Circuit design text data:

++++++++++++++++++++

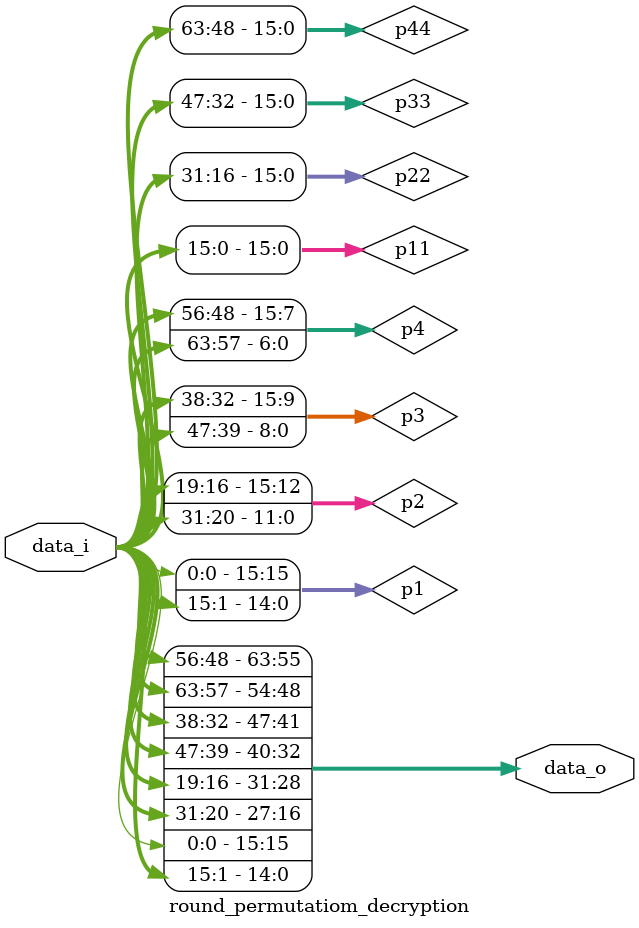
<source format=v>
`timescale 1ns / 1ps


module round_permutatiom_decryption(
input[63:0] data_i,
                    output[63:0] data_o
    );
    
    wire[15:0] p1,p2,p3,p4,
               p11,p22,p33,p44 ;
    assign p11 = data_i[15:0];
    assign p22 = data_i[31:16];
    assign p33 = data_i[47:32];
    assign p44 = data_i[63:48];
    
    assign p1 = {p11[0],p11[15:1]};//p11 >> 1;
    assign p2 = {p22[3:0],p22[15:4]};//p22 >> 4;
    assign p3 = {p33[6:0],p33[15:7]};//p33 >> 7;
    assign p4 = {p44[8:0],p44[15:9]};//p44 >> 9;         
            
    assign data_o[15:0]     = p1; 
    assign data_o[31:16]    = p2;
    assign data_o[47:32]    = p3;
    assign data_o[63:48]    = p4;
endmodule

</source>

++++++++++++++++++++

Reprint every record exactly and skip the pictures.

Result of this exercise
<source format=v>
`timescale 1ns / 1ps


module round_permutatiom_decryption(
input[63:0] data_i,
                    output[63:0] data_o
    );
    
    wire[15:0] p1,p2,p3,p4,
               p11,p22,p33,p44 ;
    assign p11 = data_i[15:0];
    assign p22 = data_i[31:16];
    assign p33 = data_i[47:32];
    assign p44 = data_i[63:48];
    
    assign p1 = {p11[0],p11[15:1]};//p11 >> 1;
    assign p2 = {p22[3:0],p22[15:4]};//p22 >> 4;
    assign p3 = {p33[6:0],p33[15:7]};//p33 >> 7;
    assign p4 = {p44[8:0],p44[15:9]};//p44 >> 9;         
            
    assign data_o[15:0]     = p1; 
    assign data_o[31:16]    = p2;
    assign data_o[47:32]    = p3;
    assign data_o[63:48]    = p4;
endmodule

</source>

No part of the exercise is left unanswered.